Wow that's a big test for a little dog! 
Barb you should pat yourself on the back, the credit is down to you for teaching her to be such a good dog - a great joint effort  :twothumbs::first:


----------



## Marzi (Sep 17, 2012)

That is an impressive test and contains elements from the silver and gold test as well as the bronze - although not all the elements that are in the silver/gold... 
It is really impressive that Maggie could do all of that in an unfamiliar situation. I think the hardest is the supervised isolation. Mine would find that tough. In the gold test it is unsupervised isolation and I think that might be easier.


----------



## 2ndhandgal (Aug 29, 2011)

Well done Maggie 

That is a tough test


----------



## fairlie (Sep 7, 2013)

:first::star::yo:

You must be so proud Barb and well you should be. That is a tough test and for Maggie to pass it on her first try is amazing.
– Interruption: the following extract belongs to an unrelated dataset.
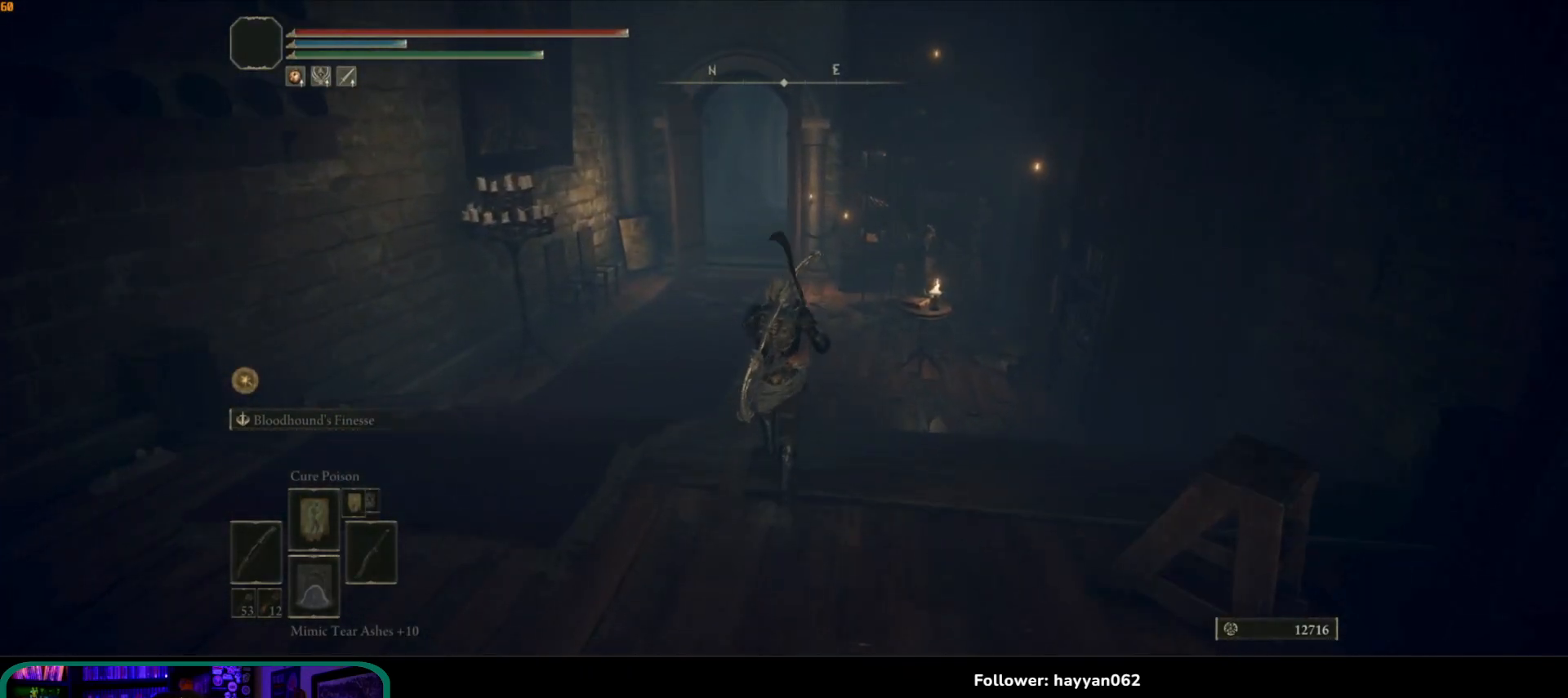
{"buttons": ["B"], "left_stick": "up", "right_stick": "center", "events": []}
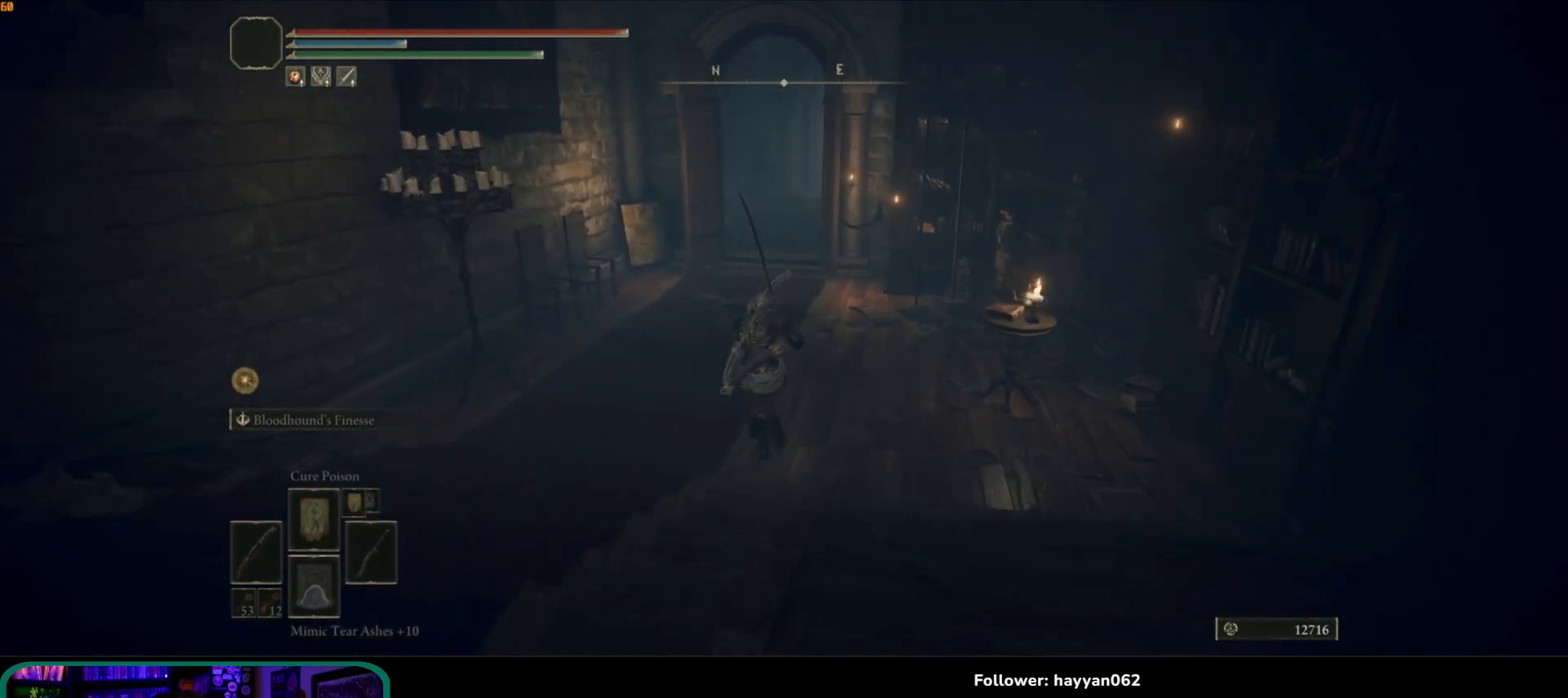
{"buttons": ["B"], "left_stick": "up", "right_stick": "center", "events": []}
Congratulations.


----------



## Mazzapoo (Jul 28, 2013)

Well done Miss Maggie Mae! 

Marzi, Poppy meets the first two criteria.....but it's all downhill from there


----------



## Lindor (Feb 3, 2014)

Thanks everyone. She does amaze me sometimes. This time was no exception especially as the only practice we have done is just living in everyday situations.


----------



## Marzi (Sep 17, 2012)

I absolutely think it is amazing and a real testament to how much Miss Maggie wants to please you. She is a very good girl.
Both Kiki and Dot did their bronze KC test at a local horse show, in a field littered with sheep poop and people sitting around the edge with pcinics. They both passed and I was really pleased with them because it was much more of a test than just doing it in a familiar hall which they would have already associated with training.
Inzi who attended a training club from a tiny pup had completed bronze, silver and gold before she was 1. Just as well because now I'm not sure she would bother - she particularly finds long stays boring - she'd rather go and find a ball to play with


----------



## Lindor (Feb 3, 2014)

This test was done outside of the ring among spectators and other dogs and a truck selling hamburgers and fries too. So the walking through a crowd was a real crowd not a staged one.


----------



## fairlie (Sep 7, 2013)

Barb I'm going to use that test to really ramp up Rufus' training. When he was younger we might have passed an item or two, now not so much.


----------



## Lindor (Feb 3, 2014)

So what I learned on Saturday was that as of one year ago, non purebred dogs are able to be shown in Canadian Kennel Club Obedience Shows. I've been bitten by the bug again and it's been about 20 years since I've last shown. Now they have Rally Obedience which looks like more fun than the formal obedience that I used to show in. All I have to do is apply for a Companion Dog Registration Number. After that comes, I think I'll just enter in the fun matches rather than the Shows to keep costs down. But we'll see.


----------



## Marzi (Sep 17, 2012)

Yay go you - Rally O is much more fun that Obedience... Maggie would surely love agility too - my dogs are all super enthusiastic when it comes to agility, sadly I only do it for fun on an occasional basis - there just is not the time what with work and ferrying Lizzie around


----------



## Humspoff (Aug 26, 2014)

Do we have that sort of Rally O stuff in the UK? Not that I could see Obi passing his bronze!


----------



## Marzi (Sep 17, 2012)

Absolutely you will come across Rally O in the uk - search rally obedience uk.


----------



## Lindor (Feb 3, 2014)

I've just made some Rally signs, purchased some orange cones and printed off some novice courses so Maggie and I can practice in the back yard.


----------



## beekeeper (May 3, 2015)

Wow! Well done Maggie! I think it's great that you did it without planning it rather than practising and rehearsing and getting stressed about it!


----------



## Humspoff (Aug 26, 2014)

Marzi said:


> Absolutely you will come across Rally O in the uk - search rally obedience uk.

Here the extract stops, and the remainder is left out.